As shown in FIG. 3, the router 100 of the storage system includes a firewall module 302, and a load balancing and failover services module 304 such as Piranha, available from HTTP://freshmeat.net/projects/piranha. As shown in FIG. 4, each client computer system 118 includes a standard web browser 404 supporting secure sockets layer (SSL) encryption, such as Microsoft Internet Explorer™ or Netscape Navigator™. The client computer system 118 also includes a mail user agent (MUA) 402 and a mail retrieval agent (MRA) 410. The MUA 402 is used for composing and reading email messages, and for sending email messages to the mail server 120 on its local network using the simple mail transfer protocol (SMTP). The MRA 410 is used for retrieving email messages from remote servers using a suitable protocol such as the post office protocol, version 3 (POP3) or the Internet message access protocol (IMAP). In the described embodiment, the MUA 402 is an integrated email application, such as Microsoft Outlook™ or Netscape Messenger™, incorporating the MRA 410. However, it will be appreciated by those skilled in the art that, particularly if the client computer system 118 runs a Unix™ operating system, the MUA 402 can be a simpler email application such as an MH application, Elm, Mush, or Pine, and the MRA 410 can be a separate application such as fetchmail. Such a system would also typically include a mail delivery agent (MDA) 408 such as procmail for delivering email messages to users of the client computer system 118. As shown in FIG. 5, the mail servers 120 of the private networks 110, 112, include an MTA 502, a mail delivery agent (MDA) 504 such as procmail or Microsoft Exchange™, a POP server 506, and a domain name server (DNS) 508.

The storage system executes a storage process, as shown in FIGS. 6 and 7, that provides secure archiving of incoming and outgoing email messages and other documents for users of hosted domains such as the first private network 110. The second private network 112 is not hosted by the storage system. To enable use of the storage system for incoming email to the first private network 110, the DNS records for the domain of the first private network 110 are modified to specify an IP address of the DNS server 101 of the storage system as the authoritative address for mail exchange (MX) records for that domain. To enable use of the storage system for outgoing email, the configuration of the MUA 402 is modified for each user of the first private network 110 to specify the farm 102 of storage servers 104 as the SMTP server for outgoing mail.

For example, using the MUA 402 of one of the client computer systems 118, a user of the first private network 110 can compose an email message addressed to a user of the second private network 112 and attach an electronic document to the message. When the message is ready for sending, the user, hereinafter referred to as the sender, clicks a button labelled “send” in a graphical user interface (GUI) generated by the MUA 402 in order to send the message to the recipient. Because the MUA 402 is configured to use the farm 102 of storage servers 104 as the SMTP server for outgoing mail, the MUA 402 initiates a transport control protocol (TCP) connection to that IP address.

The storage process begins at step 602 when this TCP connection request (i.e., a TCP packet with the SYN flag set to 1) directed to port 25 of the storage server from 102 is received by the router 100. The firewall module 302 of the router 100 performs standard level 4 packet filtering to reject packets with disallowed source IP addresses and/or port numbers. If the packet is allowed, the load balancing module 304 selects one of the storage servers 104 from the server farm 102, based on load and availability information provided by the storage servers 104. Once a storage server has been selected, the packet is forwarded from the router 100 to that server.

◆ **WHAT YOU WILL DO**
In the email archiving excerpt, why does the MUA 402 open a TCP connection to the IP address of the farm 102 of storage servers 104 when the sender clicks "send"? Answer in one to three sentences. You won't need any of the lines to do this exercise.

◆ **DATA SECTION**
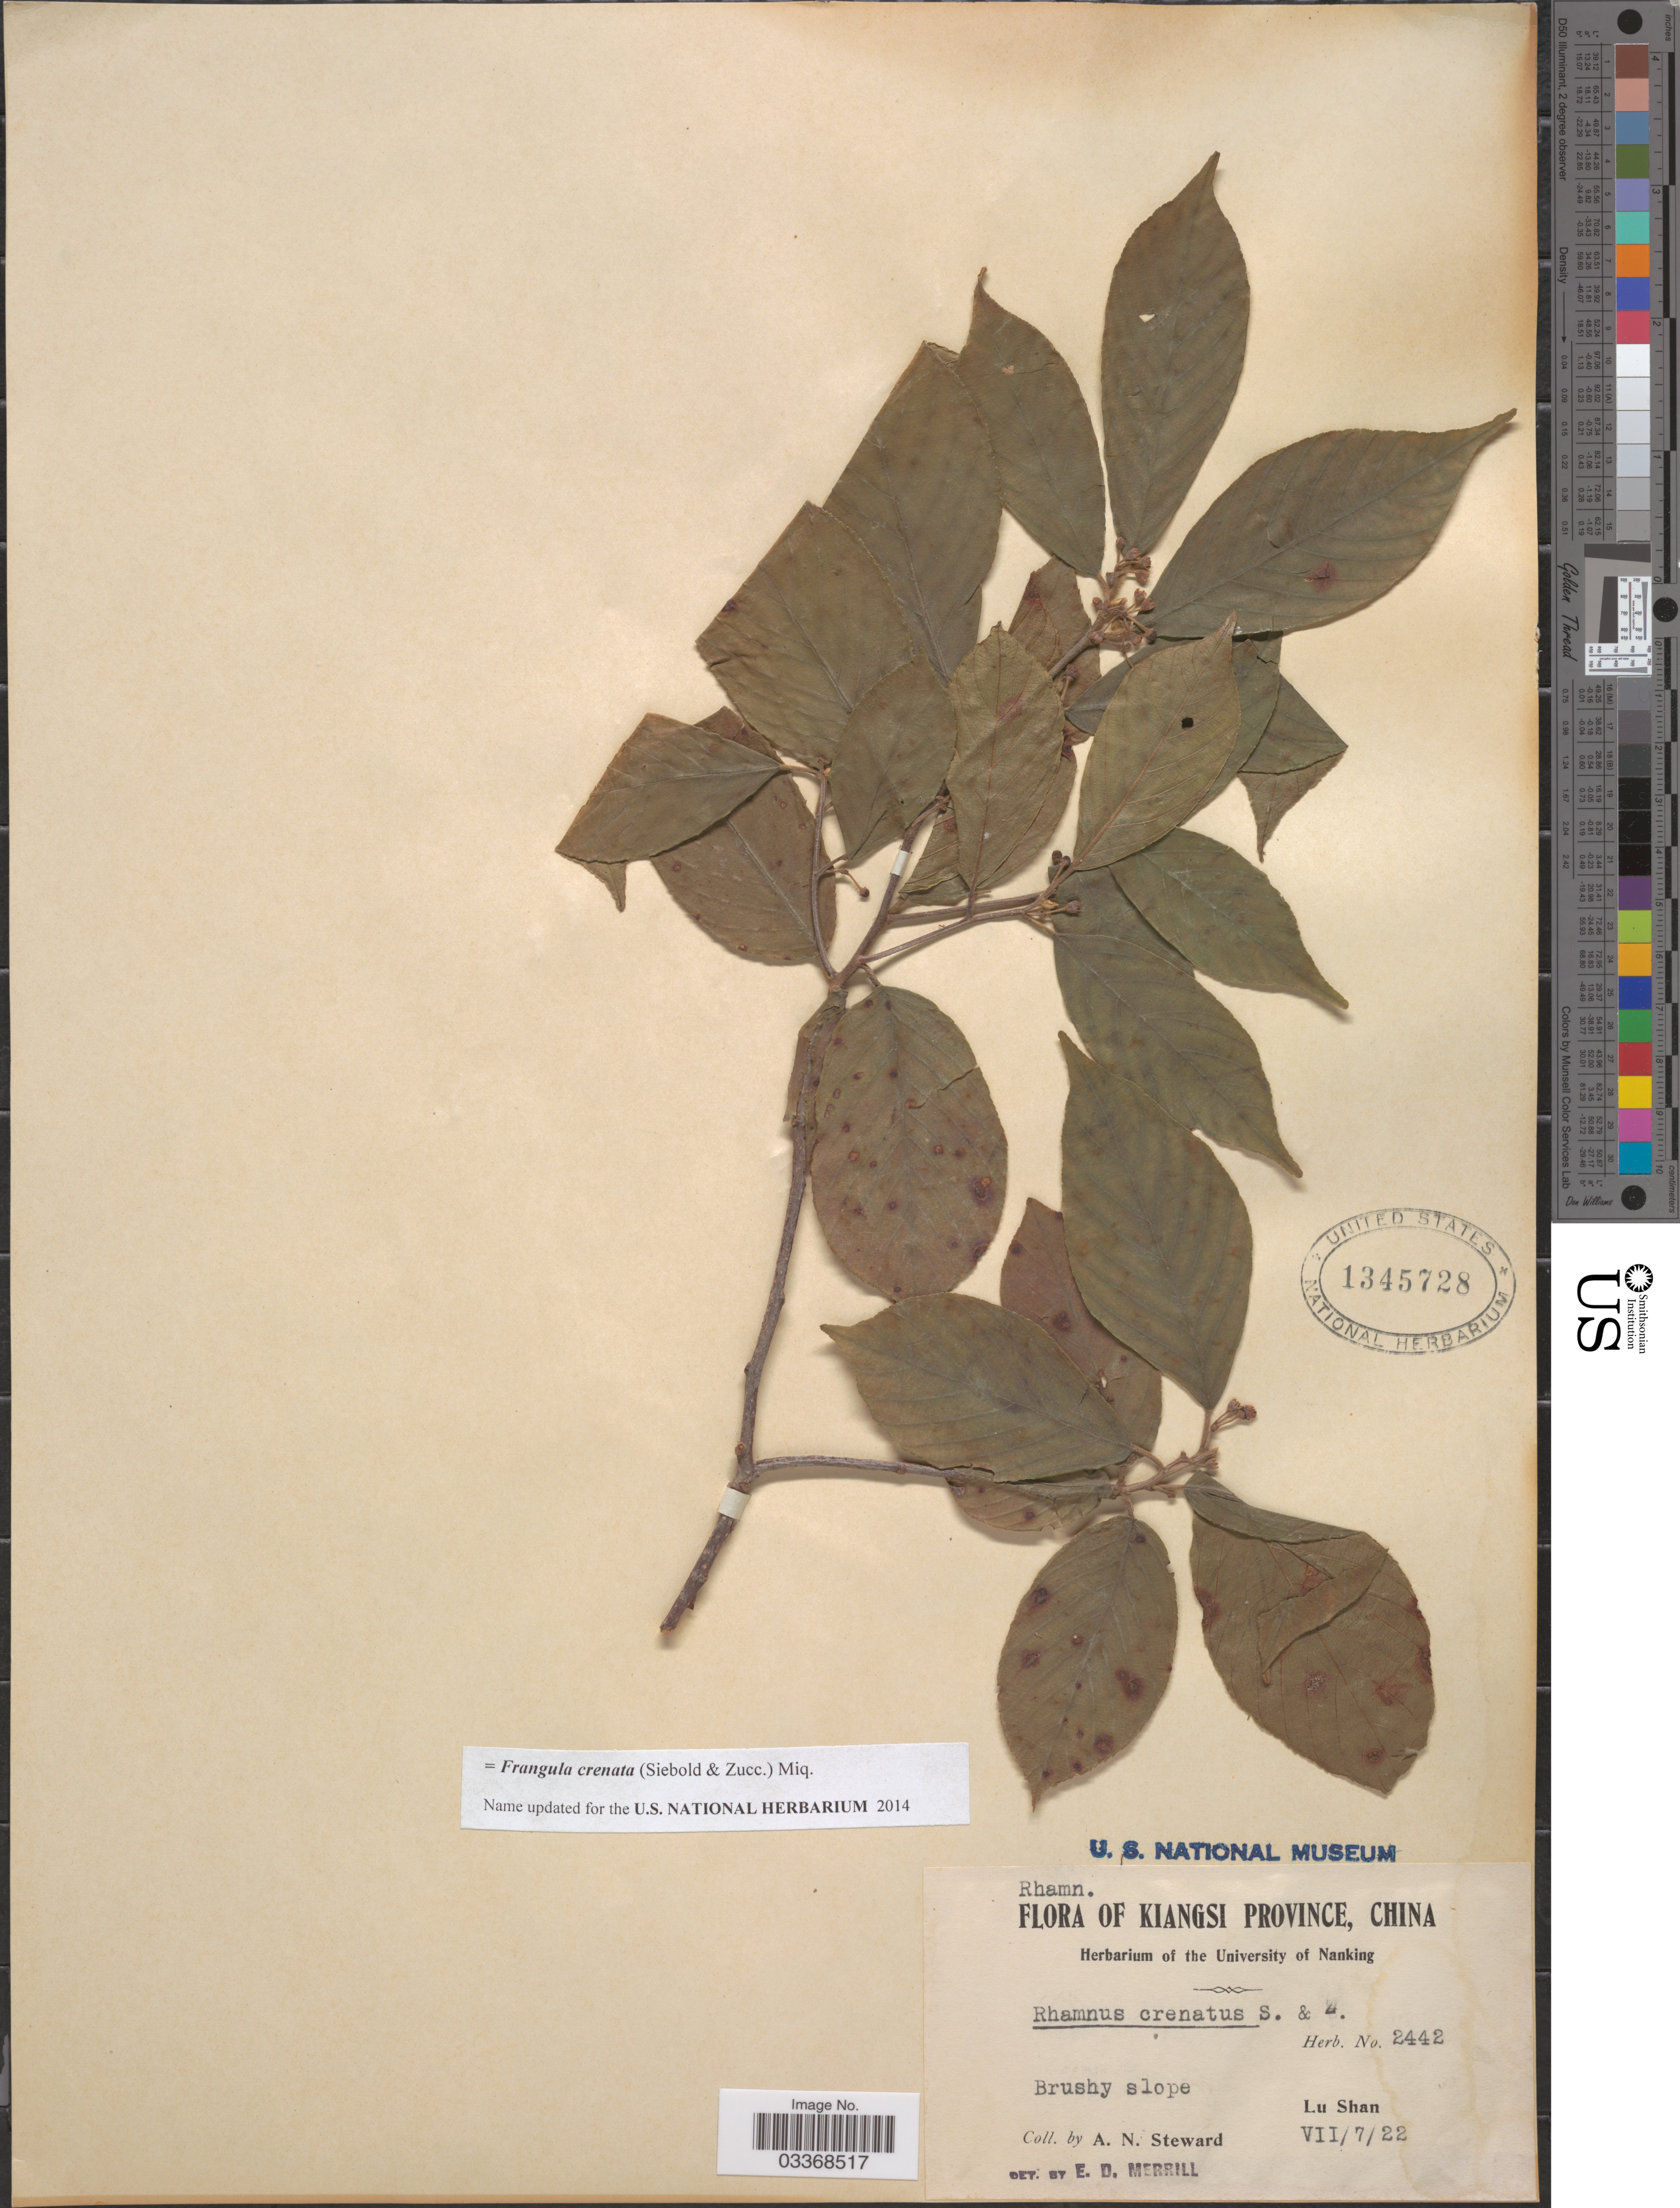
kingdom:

◆ **SOLUTION FOR THIS PROBLEM**
The MUA 402 is configured to use the farm 102 of storage servers 104 as the SMTP server for outgoing mail. This configuration is set for each user of the first private network 110 so that outgoing email goes through the storage system.